◆ **Material provided**

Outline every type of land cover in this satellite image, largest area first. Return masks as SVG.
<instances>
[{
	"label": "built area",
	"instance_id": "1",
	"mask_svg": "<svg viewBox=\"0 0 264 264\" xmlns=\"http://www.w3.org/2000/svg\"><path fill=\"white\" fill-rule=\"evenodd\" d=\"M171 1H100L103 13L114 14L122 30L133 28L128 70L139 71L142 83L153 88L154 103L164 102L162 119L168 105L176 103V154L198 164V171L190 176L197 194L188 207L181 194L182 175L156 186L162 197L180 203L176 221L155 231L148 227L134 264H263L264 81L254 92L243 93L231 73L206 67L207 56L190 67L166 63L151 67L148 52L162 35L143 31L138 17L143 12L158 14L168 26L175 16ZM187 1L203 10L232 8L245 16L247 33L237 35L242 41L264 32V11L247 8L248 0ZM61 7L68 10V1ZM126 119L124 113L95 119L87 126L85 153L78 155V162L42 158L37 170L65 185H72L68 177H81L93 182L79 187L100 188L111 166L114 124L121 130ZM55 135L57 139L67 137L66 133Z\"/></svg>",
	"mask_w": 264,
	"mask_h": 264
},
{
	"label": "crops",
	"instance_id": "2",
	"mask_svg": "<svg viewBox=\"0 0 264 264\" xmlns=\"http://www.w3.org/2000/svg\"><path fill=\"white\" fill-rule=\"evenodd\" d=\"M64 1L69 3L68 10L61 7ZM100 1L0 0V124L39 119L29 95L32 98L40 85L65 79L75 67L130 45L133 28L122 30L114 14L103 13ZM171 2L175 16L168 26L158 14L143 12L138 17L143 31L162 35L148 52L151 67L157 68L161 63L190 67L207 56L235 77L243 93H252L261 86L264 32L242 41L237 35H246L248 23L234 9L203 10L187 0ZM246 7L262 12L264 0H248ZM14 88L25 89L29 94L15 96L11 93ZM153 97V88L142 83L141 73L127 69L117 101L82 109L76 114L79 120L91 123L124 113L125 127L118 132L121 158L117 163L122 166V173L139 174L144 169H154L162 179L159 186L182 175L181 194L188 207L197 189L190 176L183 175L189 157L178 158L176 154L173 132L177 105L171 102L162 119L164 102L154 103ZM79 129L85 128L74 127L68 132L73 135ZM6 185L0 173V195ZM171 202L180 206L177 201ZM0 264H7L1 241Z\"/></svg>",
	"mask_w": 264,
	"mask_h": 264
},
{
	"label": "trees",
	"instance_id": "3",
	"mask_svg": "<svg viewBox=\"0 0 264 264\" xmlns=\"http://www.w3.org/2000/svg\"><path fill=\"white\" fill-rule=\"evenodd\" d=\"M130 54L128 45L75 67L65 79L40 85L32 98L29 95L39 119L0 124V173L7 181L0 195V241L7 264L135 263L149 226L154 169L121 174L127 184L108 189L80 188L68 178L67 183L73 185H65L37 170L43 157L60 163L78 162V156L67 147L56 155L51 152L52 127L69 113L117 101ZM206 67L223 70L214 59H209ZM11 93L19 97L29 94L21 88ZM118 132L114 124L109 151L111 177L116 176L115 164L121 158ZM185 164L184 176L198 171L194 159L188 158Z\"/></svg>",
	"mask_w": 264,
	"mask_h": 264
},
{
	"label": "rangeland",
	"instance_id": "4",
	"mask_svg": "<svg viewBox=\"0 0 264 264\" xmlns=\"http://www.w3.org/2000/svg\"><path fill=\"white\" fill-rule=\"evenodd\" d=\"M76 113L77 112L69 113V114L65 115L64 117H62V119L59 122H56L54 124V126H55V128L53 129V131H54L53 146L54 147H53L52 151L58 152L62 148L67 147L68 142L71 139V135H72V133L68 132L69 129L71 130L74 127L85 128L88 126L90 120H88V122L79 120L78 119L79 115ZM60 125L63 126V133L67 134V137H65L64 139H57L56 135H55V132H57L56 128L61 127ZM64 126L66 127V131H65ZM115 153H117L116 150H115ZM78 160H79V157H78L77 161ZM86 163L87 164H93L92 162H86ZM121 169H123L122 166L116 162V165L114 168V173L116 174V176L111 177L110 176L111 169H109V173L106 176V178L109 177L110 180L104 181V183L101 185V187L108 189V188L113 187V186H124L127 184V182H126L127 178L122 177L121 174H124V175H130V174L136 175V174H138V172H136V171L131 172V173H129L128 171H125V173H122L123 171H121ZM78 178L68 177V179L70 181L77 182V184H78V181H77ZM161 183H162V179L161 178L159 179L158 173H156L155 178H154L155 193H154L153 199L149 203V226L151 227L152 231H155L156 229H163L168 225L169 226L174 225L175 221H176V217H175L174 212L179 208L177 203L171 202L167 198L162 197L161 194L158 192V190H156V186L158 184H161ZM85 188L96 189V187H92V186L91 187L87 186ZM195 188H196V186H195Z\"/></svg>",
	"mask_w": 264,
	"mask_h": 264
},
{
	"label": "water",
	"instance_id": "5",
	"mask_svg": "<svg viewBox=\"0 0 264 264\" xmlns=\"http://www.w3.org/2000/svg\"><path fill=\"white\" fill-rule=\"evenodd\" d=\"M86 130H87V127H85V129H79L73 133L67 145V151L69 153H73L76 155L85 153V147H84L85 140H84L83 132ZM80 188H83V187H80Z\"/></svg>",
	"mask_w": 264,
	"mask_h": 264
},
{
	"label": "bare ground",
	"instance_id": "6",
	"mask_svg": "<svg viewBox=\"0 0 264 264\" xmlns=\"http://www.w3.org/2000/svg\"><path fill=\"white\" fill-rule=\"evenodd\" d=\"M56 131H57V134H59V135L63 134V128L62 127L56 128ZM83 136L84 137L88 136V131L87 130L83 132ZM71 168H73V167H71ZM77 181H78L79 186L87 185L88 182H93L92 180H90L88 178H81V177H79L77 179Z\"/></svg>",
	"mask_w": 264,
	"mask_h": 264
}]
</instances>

◆ **Given problem**
Find every line above that contains the string "area" and copy each of those lines. Count a match only when the case is the same.

◆ **Correct answer**
Outline every type of land cover in this satellite image, largest area first. Return masks as SVG.
	"label": "built area",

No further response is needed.